PROBLEMA 1
Diga se cada afirmação abaixo está de acordo com o excerto sobre prazos do procedimento disciplinar. Responda sim ou não e cite as palavras do excerto que decidem a resposta. (a) O trabalhador apresentou resposta à nota de culpa. (b) O prazo para o trabalhador contestar terminou a 24.06.2024. (c) O prazo de 30 dias para a decisão final conta-se em dias úteis.

No presente procedimento disciplinar o Autor trabalhador não apresentou resposta, pelo que não existiu qualquer outro acto de instrução a considerar. Em todo o caso e sendo conferido à empregadora o prazo de 30 dias para proferir a decisão final a contar desde o último acto de instrução, admite-se que este prazo de 30 dias se inicie apenas após o decurso do prazo de reposta conferido ao trabalhador.
Assim, tendo o Autor trabalhador sido notificado da nota de culpa a 07.06.2024 (conforme certificação que se fez juntar aos autos e aí consta de 06.01.2025) o prazo para este contestar, de 10 dias úteis, nos termos do artigo 355º, do Código do Trabalho, terminou a 24.06.2024.
Por conseguinte, o prazo de 30 dias para a Ré empregadora proferir decisão final, nos termos do disposto no artigo 357º, ns.º 1 e 2, do Código do Trabalho iniciou-se a 25.06.2024 e terminou no dia 25.07.2024. E este prazo, diversamente do prazo de resposta do trabalhador é de 30 dias seguidos (artigo 279º, do Código Civil).

PROBLEMA 2
Localize e copie todas as linhas das entradas que contêm a cadeia "kern"; as maiúsculas e minúsculas contam.

DADOS FORNECIDOS
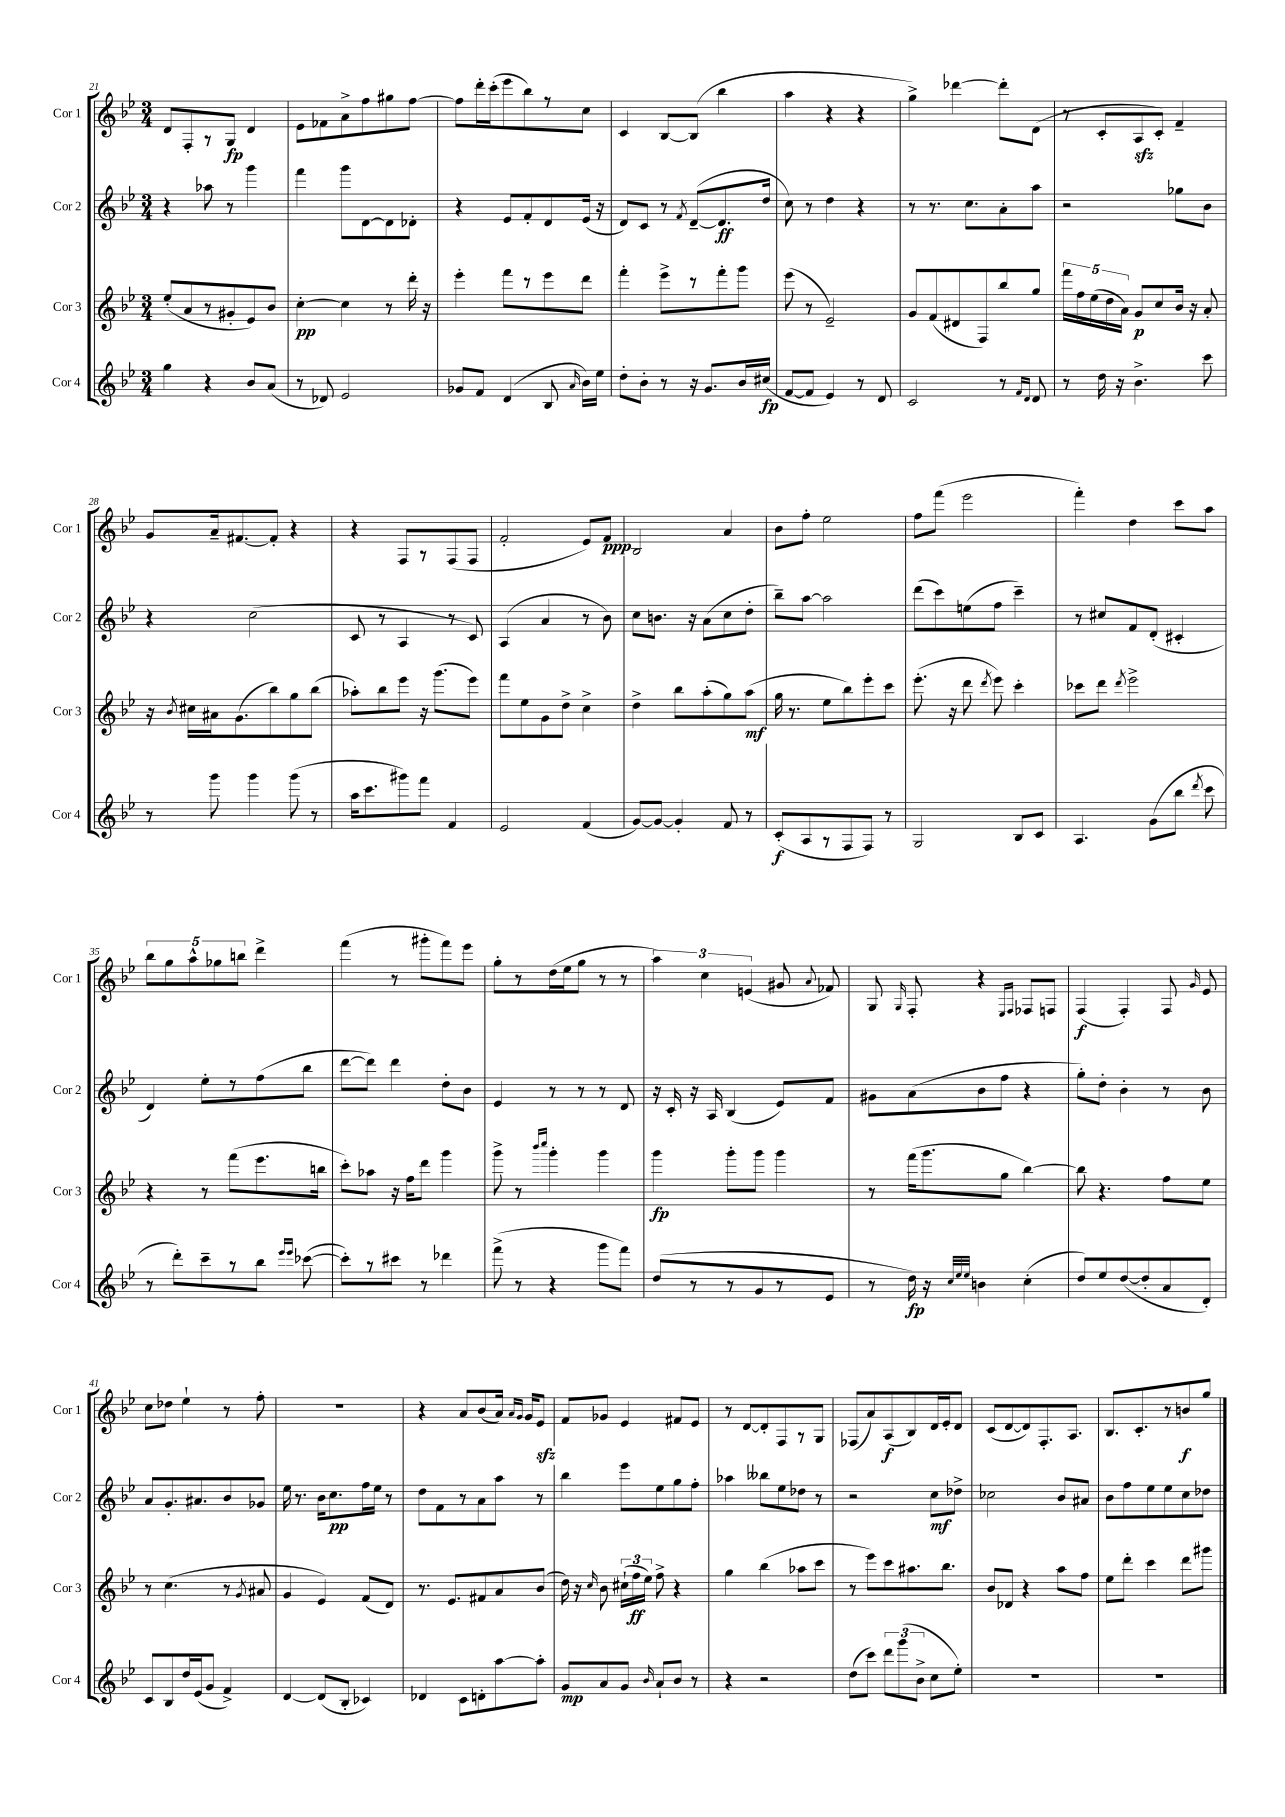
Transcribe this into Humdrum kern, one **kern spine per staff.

**kern	**kern	**kern	**kern
*staff4	*staff3	*staff2	*staff1
*clefG2	*clefG2	*clefG2	*clefG2
*k[b-e-]	*k[b-e-]	*k[b-e-]	*k[b-e-]
*M3/4	*M3/4	*M3/4	*M3/4
4gg	(8ee-'	4r	8d
.	8a	.	8F'
4r	8r	8aa-	8r
.	8g#'	8r	8G
8b-	8e-)	4ggg	4d
(8a	8b-	.	.
=	=	=	=
8r	[4cc'	4fff	8e-
8d-)	.	.	8f-
2e-	4cc]	8ggg	8a^
.	.	[8d	8ff
.	8r	8d]	8gg#
.	16ddd'	8d-'	[8ff
.	16r	.	.
=	=	=	=
8g-	4eee-'	4r	8ff]
8f	.	.	16ddd'
.	.	.	(16ccc'
(4d	8fff	8e-	8eee-
.	8r	8f'	8bb-)
8B-	8eee-	8d	8r
16qqa	.	.	.
16b-)	8ddd	(16e-	8cc
16ee-	.	16r	.
=	=	=	=
8dd'	4fff'	8d)	4c
8b-'	.	8c	.
8r	8eee-^	8r	[8B-
.	.	8qf	.
16r	8r	([8d~	(8B-]
8.g	.	.	.
.	8fff'	8.d]	4bb-
16b-	8ggg	.	.
(16cc#	.	16dd	.
=	=	=	=
[8f	(8eee-	8cc)	4aa
8f]	8r	8r	.
4e-)	2e-~)	4dd	4r
8r	.	4r	4r
8d	.	.	.
=	=	=	=
2c	8g	8r	4gg^)
.	(8f	8.r	.
.	8d#	.	[4ddd-
.	.	8.cc	.
.	8F)	.	.
8r	8bb-	8a'	8ddd-']
16qqf	.	.	.
16qqd	.	.	.
8d	8gg	8aa	(8d
=	=	=	=
8r	20fff	2r	8r
.	20ff	.	.
.	(20ee-	.	.
16dd	.	.	8c'
.	20dd	.	.
16r	.	.	.
.	20a)	.	.
4.b-^	8g	.	8A
.	8cc	.	8c')
.	16b-	8gg-	4f~
.	16r	.	.
8ccc	8a'	8b-	.
=	=	=	=
8r	16r	4r	8g
.	8qb-	.	.
.	16cc#	.	.
8ggg	16a#	.	16a~
.	(8.g	.	[8.f#
4ggg	.	(2cc	.
.	8bb-)	.	8f#']
(8ggg	8gg	.	4r
8r	(8bb-	.	.
=	=	=	=
16aa	8aa-')	8c	4r
8.ccc	.	.	.
.	8bb-	8r	.
8ggg#)	8eee-	4A	8F
8fff	16r	.	8r
.	(8.ggg	.	.
4f	.	8r	(8F
.	8eee-)	8c)	8F
=	=	=	=
2e-	8fff	(4A	2f'
.	8ee-	.	.
.	8g	4a	.
.	8dd^	.	.
(4f	4cc^	8r	8e-)
.	.	8b-)	8f
=	=	=	=
[8g)	4dd^	8cc	2B-
8g_	.	8.b	.
4g']	8bb-	.	.
.	.	16r	.
.	(8aa'	(8a	.
8f	8gg)	8cc	4a
8r	(8aa	8dd'	.
=	=	=	=
(8c'	16gg	8bb-~)	8b-
.	8.r	.	.
8A	.	[8aa	8ff'
8r	8ee-	2aa]	2ee-
8F	8bb-)	.	.
8F)	8eee-'	.	.
8r	8ccc	.	.
=	=	=	=
2G	(8.eee-'	(8ddd	8ff
.	.	8ccc)	(8fff
.	16r	.	.
.	8ddd	(8ee	2eee-
.	8qddd	.	.
.	8eee-)	8ff	.
8B-	4ccc'	4ccc~)	.
8c	.	.	.
=	=	=	=
4.A	8ccc-	8r	4fff')
.	8ddd	8cc#	.
.	8qddd	.	.
.	2eee-^	8f	4dd
(8g	.	(8d'	.
8bb-	.	4c#'	8ccc
8qddd	.	.	.
8ccc	.	.	8aa
=	=	=	=
8r	4r	4d)	10bb-
.	.	.	10gg
8ddd')	.	.	.
.	.	.	10aa^^
8ccc~	8r	8ee-'	.
.	.	.	10gg-
8r	(8fff	8r	.
.	.	.	10bb
8bb-	8.eee-	(8ff	4ddd^
16qqeee-	.	.	.
16qqeee-	.	.	.
([8ccc-	.	8bb-	.
.	16bb	.	.
=	=	=	=
8ccc-'])	8ccc')	[8ddd	(4fff
8r	8aa-	8ddd])	.
8ccc#	16r	4ddd	8r
.	16ff	.	.
8r	8ddd	.	8ggg#'
4ddd-	4ggg	8dd'	8fff)
.	.	8b-	8eee-
=	=	=	=
(8fff^	8ggg^	4e-	8gg'
8r	8r	.	8r
.	16qqbbb-	.	.
.	16qqcccc	.	.
4r	4ggg'	8r	(16dd
.	.	.	16ee-
.	.	8r	8gg
8ggg	4ggg	8r	8r
8fff)	.	8d	8r
=	=	=	=
(8dd	4ggg	16r	6aa)
.	.	16c'	.
8r	.	16r	.
.	.	.	6cc
.	.	16A	.
8r	8ggg'	(4B-	.
.	.	.	(6e
8g	8ggg	.	.
8r	4ggg	8e-)	8g#
.	.	.	8qqa
8e-	.	8f	8f-)
=	=	=	=
8r	8r	8g#	8G
.	.	.	16qqG
16dd)	(16fff	(8a	8F'
16r	8.ggg	.	.
32qqcc	.	.	.
32qqee-	.	.	.
32qqee-	.	.	.
4b	.	8b-	4r
.	8gg	8ff	.
.	.	.	16qqE-
.	.	.	16qqF
(4cc'	[4bb-)	4r	8F-
.	.	.	8F
=	=	=	=
8dd)	8bb-]	8gg')	(4F
8ee-	4.r	8dd'	.
([8dd	.	4b-'	4F')
8dd']	.	.	.
8a	8ff	8r	8F
.	.	.	16qqg
8d')	8ee-	8b-	8e-
=	=	=	=
8c	8r	8a	8cc
8B-	(4.cc	8.g'	8dd-
16dd	.	.	4ee-`
(16e-	.	8.a#	.
8g	.	.	.
4f^)	8r	8b-	8r
.	8qg	.	.
.	8a#	8g-	8ff'
=	=	=	=
[4d	4g	16ee-	2.r
.	.	8.r	.
(8d]	4e-)	16b-	.
.	.	8.cc	.
8B-'	.	.	.
4c-)	(8f	16ff	.
.	.	16ee-	.
.	8d)	8r	.
=	=	=	=
4d-	8.r	8dd	4r
.	.	8f	.
.	8.e-	.	.
8c	.	8r	8a
8d'	8f#	8a	(8b-
[8aa	8a	8aa	16a)
.	.	.	16qqa
.	.	.	16qqg
.	.	.	16g
8aa']	(8b-	8r	8e-
=	=	=	=
8g	16dd)	4bb-	8f
.	16r	.	.
.	16qqcc	.	.
8a	8b-	.	8g-
8g	(24cc#`	8eee-	4e-
.	24ff	.	.
.	24ee-)	.	.
16qqb-	.	.	.
8a`	8ff^	8ee-	.
8b-	4r	8gg	8f#
8r	.	8ff'	8e-
=	=	=	=
4r	4gg	4aa-	8r
.	.	.	[8d
2r	(4bb-	8bb--	8d']
.	.	8ee-	8F
.	8aa-	8dd-	8r
.	8ccc	8r	8G
=	=	=	=
(8dd	8r	2r	(8F-
8ccc)	8eee-)	.	8a)
12ddd	8ccc	.	(8A
(12ggg	.	.	.
.	8.aa#	.	8B-)
12b-^	.	.	.
8cc	.	8cc	16d
.	8.bb-	.	16e-'
8ee-')	.	8dd-^	8d
=	=	=	=
2.r	8b-	2cc-	(8c
.	8d-	.	[8d
.	4r	.	8d])
.	.	.	8.F'
.	8aa	8b-	.
.	.	.	8.A
.	8ff	8a#	.
=	=	=	=
2.r	8ee-	8b-	8.B-
.	8ddd'	8ff	.
.	.	.	8.c'
.	4ccc	8ee-	.
.	.	8ee-	8r
.	8ddd	8cc	8b
.	8ggg#	8dd-	8gg
==	==	==	==
*-	*-	*-	*-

RESPOSTA AO EXERCÍCIO 1
(a) Não: «o Autor trabalhador não apresentou resposta».
(b) Sim: «terminou a 24.06.2024».
(c) Não: «é de 30 dias seguidos».

RESPOSTA AO EXERCÍCIO 2
Transcribe this into Humdrum kern, one **kern spine per staff.
**kern	**kern	**kern	**kern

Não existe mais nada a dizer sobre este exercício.